What is required: Give back each entry word for word, but drop the images.

Supplied data:
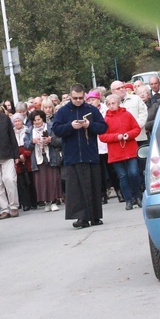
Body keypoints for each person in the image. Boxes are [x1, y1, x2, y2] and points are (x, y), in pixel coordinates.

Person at [52, 83, 108, 229]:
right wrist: (71, 126)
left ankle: (95, 216)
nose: (78, 100)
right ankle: (82, 217)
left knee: (93, 186)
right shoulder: (63, 111)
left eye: (80, 98)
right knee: (76, 190)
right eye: (75, 98)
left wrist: (89, 125)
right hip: (72, 155)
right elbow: (56, 130)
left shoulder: (91, 109)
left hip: (90, 153)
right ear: (70, 96)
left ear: (84, 96)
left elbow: (103, 127)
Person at [99, 94, 143, 210]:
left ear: (118, 103)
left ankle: (138, 196)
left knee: (133, 173)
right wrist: (116, 137)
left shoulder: (127, 115)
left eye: (113, 103)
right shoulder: (106, 119)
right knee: (123, 176)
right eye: (109, 104)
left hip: (130, 149)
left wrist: (128, 135)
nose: (111, 106)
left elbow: (136, 129)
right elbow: (102, 137)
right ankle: (128, 200)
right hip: (116, 152)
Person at [25, 110, 63, 212]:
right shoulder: (29, 131)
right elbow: (26, 146)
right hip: (38, 158)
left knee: (53, 179)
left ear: (43, 119)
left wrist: (50, 140)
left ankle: (55, 201)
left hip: (51, 156)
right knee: (41, 181)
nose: (37, 122)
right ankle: (47, 202)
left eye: (39, 119)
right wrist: (32, 141)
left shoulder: (51, 127)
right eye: (34, 120)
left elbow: (60, 140)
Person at [12, 113, 37, 211]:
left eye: (19, 120)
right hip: (17, 157)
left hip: (28, 156)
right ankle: (25, 203)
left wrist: (25, 155)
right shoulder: (11, 132)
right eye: (15, 121)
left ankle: (34, 201)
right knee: (21, 182)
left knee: (31, 181)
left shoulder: (27, 130)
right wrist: (17, 156)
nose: (17, 123)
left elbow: (29, 144)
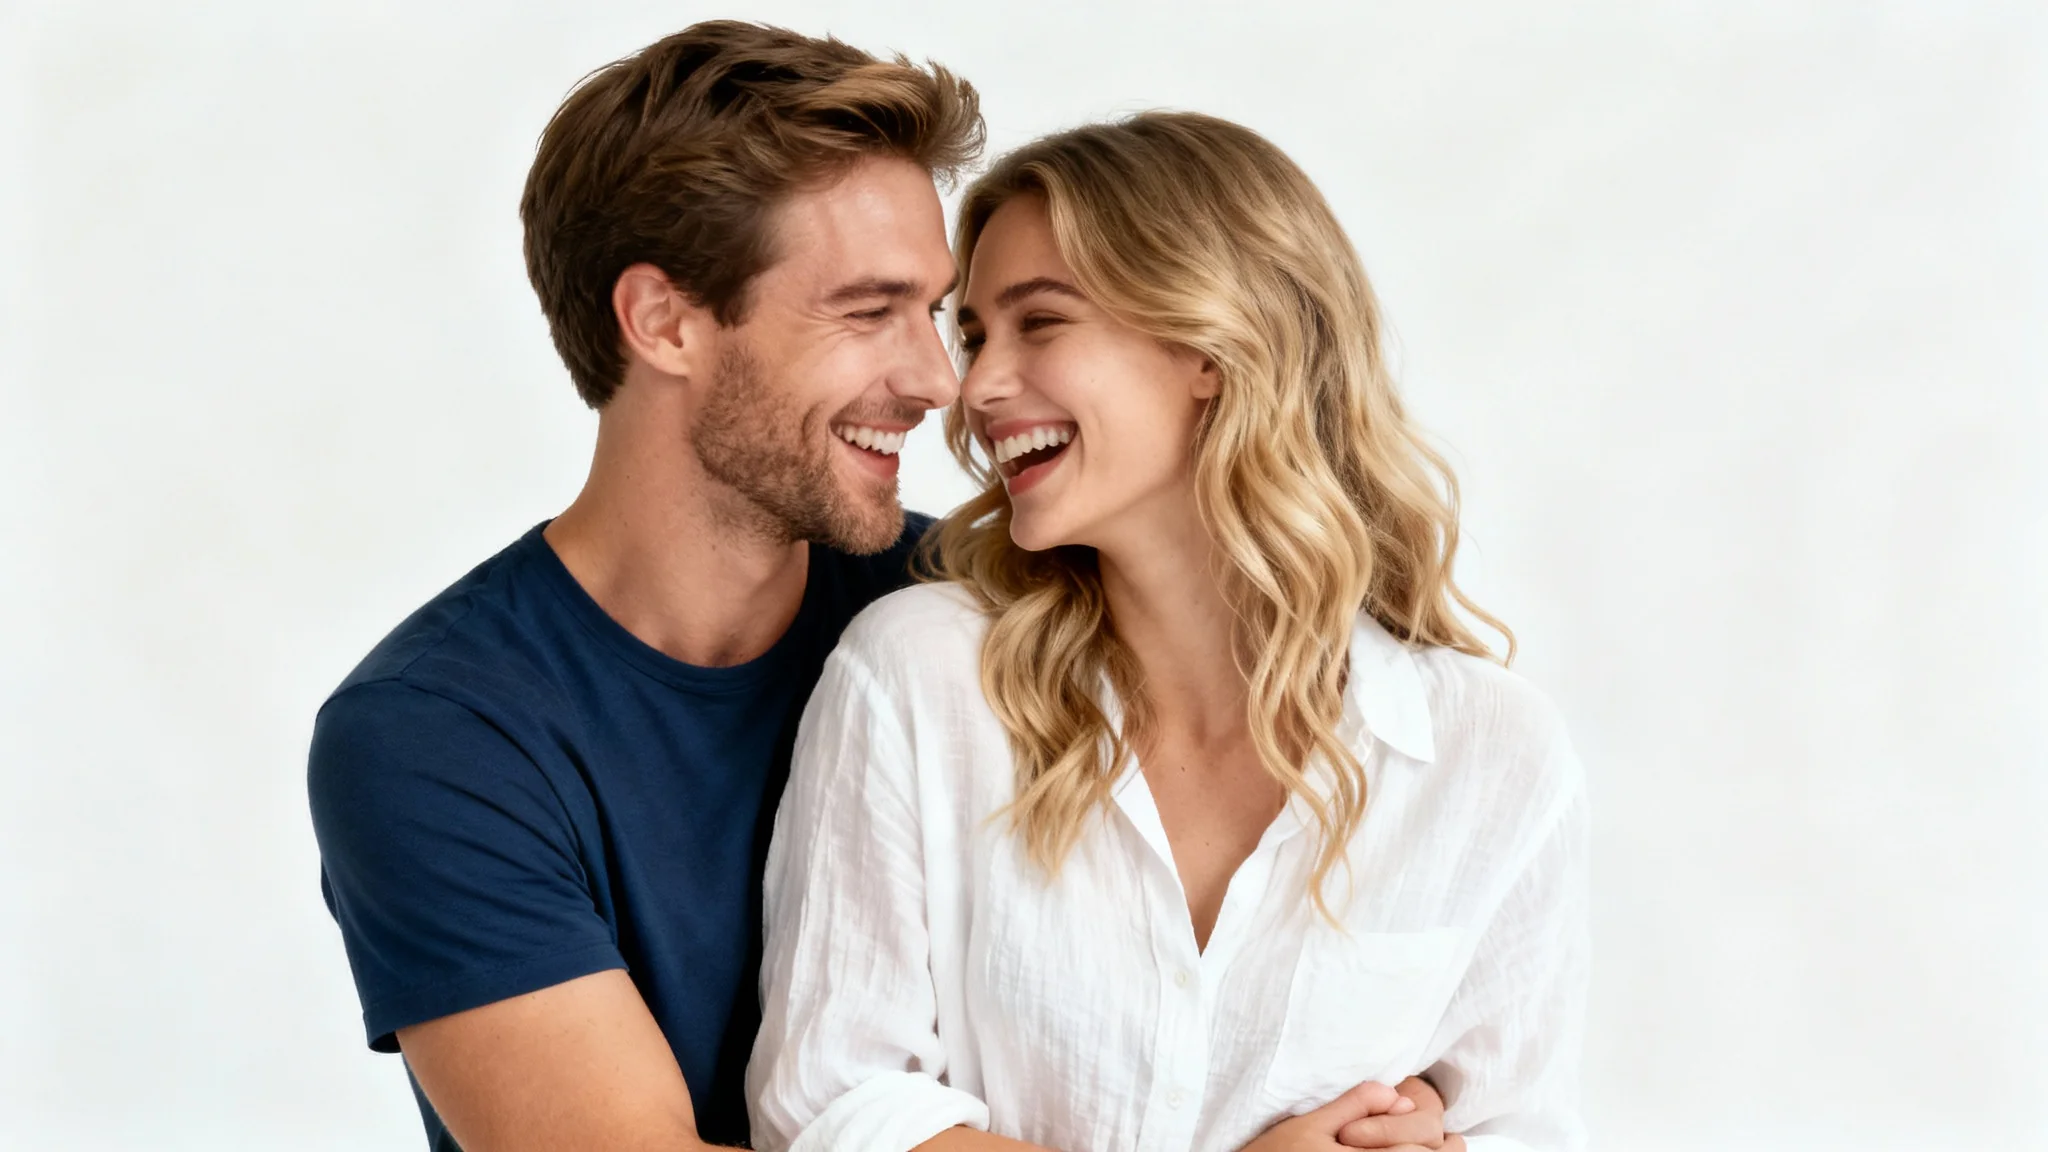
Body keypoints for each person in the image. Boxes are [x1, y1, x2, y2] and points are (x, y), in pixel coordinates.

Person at [749, 112, 1590, 1152]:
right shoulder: (921, 677)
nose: (971, 389)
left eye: (1038, 323)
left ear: (1207, 343)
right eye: (974, 336)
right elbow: (831, 1107)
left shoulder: (1487, 752)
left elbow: (1516, 1124)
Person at [305, 21, 985, 1150]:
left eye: (934, 312)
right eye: (868, 312)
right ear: (662, 321)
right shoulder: (436, 734)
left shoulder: (979, 609)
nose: (935, 380)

Result:
Body keypoints for each person in the image. Boxes are [x1, y1, x2, y2] and points are (x, y), in pixel coordinates.

Person at [52, 83, 108, 229]:
right wrist: (71, 126)
left ankle: (95, 216)
nose: (78, 100)
right ankle: (82, 217)
left knee: (93, 186)
right shoulder: (63, 111)
left eye: (80, 98)
right knee: (76, 190)
right eye: (75, 98)
left wrist: (89, 125)
right hip: (72, 155)
right elbow: (56, 130)
left shoulder: (91, 109)
left hip: (90, 153)
right ear: (70, 96)
left ear: (84, 96)
left elbow: (103, 127)
Person at [99, 94, 143, 210]:
left ear: (118, 103)
left ankle: (138, 196)
left knee: (133, 173)
right wrist: (116, 137)
left shoulder: (127, 115)
left eye: (113, 103)
right shoulder: (106, 119)
right knee: (123, 176)
right eye: (109, 104)
left hip: (130, 149)
left wrist: (128, 135)
nose: (111, 106)
left elbow: (136, 129)
right elbow: (102, 137)
right ankle: (128, 200)
right hip: (116, 152)
Person at [25, 110, 63, 212]:
right shoulder: (29, 131)
right elbow: (26, 146)
right hip: (38, 158)
left knee: (53, 179)
left ear: (43, 119)
left wrist: (50, 140)
left ankle: (55, 201)
left hip: (51, 156)
right knee: (41, 181)
nose: (37, 122)
right ankle: (47, 202)
left eye: (39, 119)
right wrist: (32, 141)
left shoulder: (51, 127)
right eye: (34, 120)
left elbow: (60, 140)
Person at [12, 113, 37, 211]:
left eye: (19, 120)
right hip: (17, 157)
left hip: (28, 156)
right ankle: (25, 203)
left wrist: (25, 155)
right shoulder: (11, 132)
right eye: (15, 121)
left ankle: (34, 201)
right knee: (21, 182)
left knee: (31, 181)
left shoulder: (27, 130)
right wrist: (17, 156)
nose: (17, 123)
left elbow: (29, 144)
Body keypoints for each person in the image. Boxes are [x1, y1, x2, y2] and points are (x, y), in pixel coordinates.

Person at [749, 112, 1590, 1152]:
right shoulder: (921, 677)
nose: (971, 389)
left eye: (1038, 323)
left ear: (1207, 343)
right eye: (974, 336)
right elbow: (831, 1107)
left shoulder: (1487, 752)
left elbow: (1516, 1124)
Person at [305, 21, 985, 1150]:
left eye: (934, 312)
right eye: (868, 312)
right ear: (662, 321)
right shoulder: (436, 734)
left shoulder: (979, 609)
nose: (935, 380)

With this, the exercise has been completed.